Key Experimental Results¶
Main Results¶
| Model | Size | Cap Match | Prog Detect |
|---|---|---|---|
| GPT-4o | - | 32.4 | 64.2 |
| Gemini-1.5-Pro | - | 31.4 | 63.8 |
| Qwen2-VL | 7B | 13.7 | 69.6 |
| LLAVA-OV | 7B | 7.8 | 59.0 |
| ProgressCaptioner | 7B | 37.3 | 73.6 |
On the HowToChange dataset, the 7B ProgressCaptioner outpaces GPT-4o and Gemini-1.5-Pro in both caption matching and progress detection.
Ablation Study¶
| Configuration | Cap Match | Prog Detect |
|---|---|---|
| Pseudo-label Ensemble Only | 18.6 | 62.5 |
| Stage I (SFT) | - | - |
| Stage I + II (SFT + DPO) | 37.3 | 73.6 |
Moving from the pseudo-label ensemble baseline to full two-stage training, caption matching increases from 18.6 to 37.3 (a 2x increase), and progress detection improves from 62.5 to 73.6.
Key Findings¶
- ProgressCaptioner wins in user studies with the highest selection rate of 31.6%, which is 2 to 3.6 times higher than the best models of comparable parameter sizes.
- The model performs exceptionally well even on unseen datasets (Penn Action, Kinetics), demonstrating strong generalization capabilities.
- Frame-level captions can be used for keyframe selection, thereby aiding action recognition—showing a +1.7% improvement over uniform sampling on Kinetics.
- When applied to video QA (NExT-QA ATP-Hard), it outperforms VideoAgent by +3.4%.
Highlights & Insights¶
- Proposing the concept of "temporal hallucination": Precisely defining the core issue of VLMs in frame-level captioning, where descriptions imply progress that is not visually present.
- Clever design of automated evaluation tasks: Progress detection and caption matching are used not only for filtering data but also directly as evaluation metrics.
- Outperforming larger models with a smaller one: The 7B model beats GPT-4o and Gemini-1.5-Pro, proving the value of task-specific training.
- Abundant downstream applications: Performance gains in keyframe selection, action recognition, and video QA demonstrate the broad value of frame-level captions.
Limitations & Future Work¶
- It relies on an ensemble of multiple VLMs to generate pseudo-labels, which entails high computational costs.
- The training data originates from HowToChange and COIN, biasing towards everyday activities and object state changes, with insufficient coverage of more abstract actions.
- The current sliding window approach for long sequences may lose global context.
- Future work could explore end-to-end training rather than relying on pseudo-labels, and expand to more video domains.
Related Work & Insights¶
- Relation to image difference captioning: Works like SPOT-the-Diff handle differences in static image pairs, whereas this work extends to the temporal dimension in videos.

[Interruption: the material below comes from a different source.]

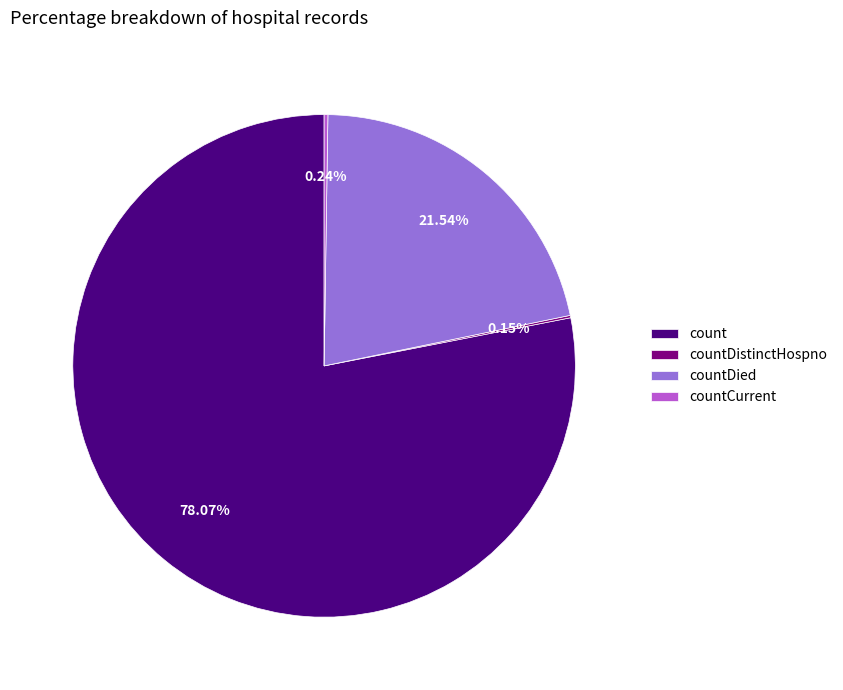

What is the largest slice in the pie chart?

count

- Relation to dense video captioning: Dense video captioning focuses on "what events occurred," while this work focuses on "how events evolve frame-by-frame."
- The OSCaR benchmark is limited to 3 frames and object state changes, whereas this study offers a much broader scope.
- Insights: The fact that VLMs "know too much" becomes an obstacle—over-reliance on common statistical priors of actions causes temporal hallucination.
Rating¶
- Novelty: 8/10 — The definition of a new task, the concept of temporal hallucination, and the design of automated evaluation tasks all show originality.
- Experimental Thoroughness: 9/10 — Benchmark construction, multi-model comparisons, user studies, downstream applications, and detailed ablation.
- Writing Quality: 9/10 — The discussion of problem motivation is highly clear and develops step-by-step.
- Value: 8/10 — The ability for frame-level captioning drives progress across multiple sub-fields of video understanding.